* **Exercise requirements**
Go through the data and report each line that holds the string "kivéve".

Extracted data entries
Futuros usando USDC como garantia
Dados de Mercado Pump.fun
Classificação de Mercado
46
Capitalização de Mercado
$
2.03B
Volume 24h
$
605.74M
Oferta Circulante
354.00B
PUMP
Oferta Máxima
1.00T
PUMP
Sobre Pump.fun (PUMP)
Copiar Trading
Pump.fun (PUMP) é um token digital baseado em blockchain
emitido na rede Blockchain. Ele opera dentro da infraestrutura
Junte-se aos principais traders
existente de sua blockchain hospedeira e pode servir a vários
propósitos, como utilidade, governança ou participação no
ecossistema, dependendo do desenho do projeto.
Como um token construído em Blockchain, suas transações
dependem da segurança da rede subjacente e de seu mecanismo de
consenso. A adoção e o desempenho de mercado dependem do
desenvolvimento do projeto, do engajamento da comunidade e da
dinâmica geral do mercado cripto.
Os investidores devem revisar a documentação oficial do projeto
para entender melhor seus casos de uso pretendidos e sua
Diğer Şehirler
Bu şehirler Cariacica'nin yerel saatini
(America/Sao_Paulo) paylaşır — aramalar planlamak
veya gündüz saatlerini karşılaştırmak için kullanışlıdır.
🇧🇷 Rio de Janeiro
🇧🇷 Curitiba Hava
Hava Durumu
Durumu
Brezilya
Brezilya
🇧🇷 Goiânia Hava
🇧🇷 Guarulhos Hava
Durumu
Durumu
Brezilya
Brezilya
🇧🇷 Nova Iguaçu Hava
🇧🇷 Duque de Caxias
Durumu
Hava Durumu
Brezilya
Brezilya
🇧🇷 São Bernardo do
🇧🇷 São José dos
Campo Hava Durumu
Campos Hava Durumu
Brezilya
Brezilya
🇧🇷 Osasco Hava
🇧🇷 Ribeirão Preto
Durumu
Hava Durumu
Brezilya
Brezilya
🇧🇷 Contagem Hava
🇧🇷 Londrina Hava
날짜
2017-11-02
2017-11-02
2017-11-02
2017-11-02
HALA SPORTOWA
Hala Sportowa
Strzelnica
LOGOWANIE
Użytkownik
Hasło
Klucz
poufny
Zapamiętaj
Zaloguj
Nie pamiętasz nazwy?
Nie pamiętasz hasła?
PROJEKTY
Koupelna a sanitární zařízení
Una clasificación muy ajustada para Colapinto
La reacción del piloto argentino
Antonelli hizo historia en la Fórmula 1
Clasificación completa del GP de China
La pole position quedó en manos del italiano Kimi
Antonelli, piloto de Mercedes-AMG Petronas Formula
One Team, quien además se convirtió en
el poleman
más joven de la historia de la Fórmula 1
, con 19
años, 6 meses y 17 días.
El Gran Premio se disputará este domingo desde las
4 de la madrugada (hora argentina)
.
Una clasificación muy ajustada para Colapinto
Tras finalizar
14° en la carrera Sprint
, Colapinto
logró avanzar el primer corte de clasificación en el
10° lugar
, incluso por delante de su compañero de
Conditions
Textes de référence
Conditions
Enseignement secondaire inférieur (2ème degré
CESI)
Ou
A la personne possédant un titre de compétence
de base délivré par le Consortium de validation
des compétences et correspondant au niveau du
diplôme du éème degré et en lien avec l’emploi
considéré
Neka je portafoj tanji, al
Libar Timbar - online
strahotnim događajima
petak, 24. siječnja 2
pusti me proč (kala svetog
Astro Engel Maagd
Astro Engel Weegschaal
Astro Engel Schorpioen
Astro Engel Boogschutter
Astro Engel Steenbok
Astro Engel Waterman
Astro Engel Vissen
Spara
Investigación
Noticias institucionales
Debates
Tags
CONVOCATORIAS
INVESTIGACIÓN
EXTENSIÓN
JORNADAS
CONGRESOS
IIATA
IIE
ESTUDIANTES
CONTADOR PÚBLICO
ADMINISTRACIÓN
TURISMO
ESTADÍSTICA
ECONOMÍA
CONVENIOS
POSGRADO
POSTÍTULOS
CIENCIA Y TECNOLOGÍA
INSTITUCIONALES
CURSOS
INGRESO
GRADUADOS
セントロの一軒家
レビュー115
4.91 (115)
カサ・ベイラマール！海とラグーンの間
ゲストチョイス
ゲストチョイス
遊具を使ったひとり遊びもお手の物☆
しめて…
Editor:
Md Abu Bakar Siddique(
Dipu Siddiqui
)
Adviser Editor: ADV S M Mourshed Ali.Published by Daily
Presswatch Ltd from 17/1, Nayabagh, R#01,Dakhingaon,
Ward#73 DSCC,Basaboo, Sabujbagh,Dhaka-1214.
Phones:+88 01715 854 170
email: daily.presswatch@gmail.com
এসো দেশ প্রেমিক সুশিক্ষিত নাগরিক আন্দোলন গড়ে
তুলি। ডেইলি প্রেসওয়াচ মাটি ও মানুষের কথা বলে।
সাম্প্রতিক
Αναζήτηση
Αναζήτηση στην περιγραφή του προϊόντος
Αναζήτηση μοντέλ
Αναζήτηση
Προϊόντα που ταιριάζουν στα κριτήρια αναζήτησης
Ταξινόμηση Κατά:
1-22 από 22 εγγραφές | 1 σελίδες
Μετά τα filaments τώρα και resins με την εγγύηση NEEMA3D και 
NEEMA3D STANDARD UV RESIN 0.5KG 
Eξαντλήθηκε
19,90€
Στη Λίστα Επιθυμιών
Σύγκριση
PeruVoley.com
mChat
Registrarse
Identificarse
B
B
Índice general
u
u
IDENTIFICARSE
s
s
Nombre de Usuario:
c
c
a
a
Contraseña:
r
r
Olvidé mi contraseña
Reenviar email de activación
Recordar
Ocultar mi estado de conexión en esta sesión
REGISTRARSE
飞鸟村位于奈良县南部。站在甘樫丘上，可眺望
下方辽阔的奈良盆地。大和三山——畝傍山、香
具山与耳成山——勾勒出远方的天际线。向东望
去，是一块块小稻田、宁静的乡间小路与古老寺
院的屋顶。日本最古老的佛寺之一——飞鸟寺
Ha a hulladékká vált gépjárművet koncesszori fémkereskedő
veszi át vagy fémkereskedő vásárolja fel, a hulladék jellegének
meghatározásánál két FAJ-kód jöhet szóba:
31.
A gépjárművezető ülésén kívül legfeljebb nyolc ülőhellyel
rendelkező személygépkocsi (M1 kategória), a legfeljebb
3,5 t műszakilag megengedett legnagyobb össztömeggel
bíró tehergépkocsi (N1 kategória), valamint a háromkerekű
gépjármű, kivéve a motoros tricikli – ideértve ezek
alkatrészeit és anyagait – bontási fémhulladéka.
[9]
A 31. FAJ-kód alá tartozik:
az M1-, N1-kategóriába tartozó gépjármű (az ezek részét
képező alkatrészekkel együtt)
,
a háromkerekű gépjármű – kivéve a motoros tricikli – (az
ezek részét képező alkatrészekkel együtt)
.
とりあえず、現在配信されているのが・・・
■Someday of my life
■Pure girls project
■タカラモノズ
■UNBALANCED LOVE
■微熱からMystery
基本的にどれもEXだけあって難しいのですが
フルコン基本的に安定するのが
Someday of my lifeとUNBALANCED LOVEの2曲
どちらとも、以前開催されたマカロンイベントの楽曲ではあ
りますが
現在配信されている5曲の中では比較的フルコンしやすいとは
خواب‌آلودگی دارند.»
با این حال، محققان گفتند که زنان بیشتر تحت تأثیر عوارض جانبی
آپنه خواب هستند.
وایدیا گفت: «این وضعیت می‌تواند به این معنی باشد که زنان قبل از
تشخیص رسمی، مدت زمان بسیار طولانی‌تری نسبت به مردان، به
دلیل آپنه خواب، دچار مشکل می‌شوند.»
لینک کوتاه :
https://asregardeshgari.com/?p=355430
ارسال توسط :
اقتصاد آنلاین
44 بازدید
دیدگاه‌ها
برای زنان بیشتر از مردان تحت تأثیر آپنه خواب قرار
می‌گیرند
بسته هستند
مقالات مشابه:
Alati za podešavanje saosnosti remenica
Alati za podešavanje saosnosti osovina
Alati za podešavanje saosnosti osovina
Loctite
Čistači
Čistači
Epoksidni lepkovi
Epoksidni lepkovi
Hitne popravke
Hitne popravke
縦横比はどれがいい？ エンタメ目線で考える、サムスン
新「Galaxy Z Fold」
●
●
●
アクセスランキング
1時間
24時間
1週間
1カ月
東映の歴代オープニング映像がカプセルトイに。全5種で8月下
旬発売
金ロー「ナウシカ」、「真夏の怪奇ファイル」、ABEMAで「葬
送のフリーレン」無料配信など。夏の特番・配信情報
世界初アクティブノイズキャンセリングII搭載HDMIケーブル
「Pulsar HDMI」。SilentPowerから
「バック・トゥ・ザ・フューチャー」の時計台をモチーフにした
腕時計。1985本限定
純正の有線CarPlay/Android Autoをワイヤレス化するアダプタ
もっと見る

* **Answer section**
gépjármű, kivéve a motoros tricikli – ideértve ezek
a háromkerekű gépjármű – kivéve a motoros tricikli – (az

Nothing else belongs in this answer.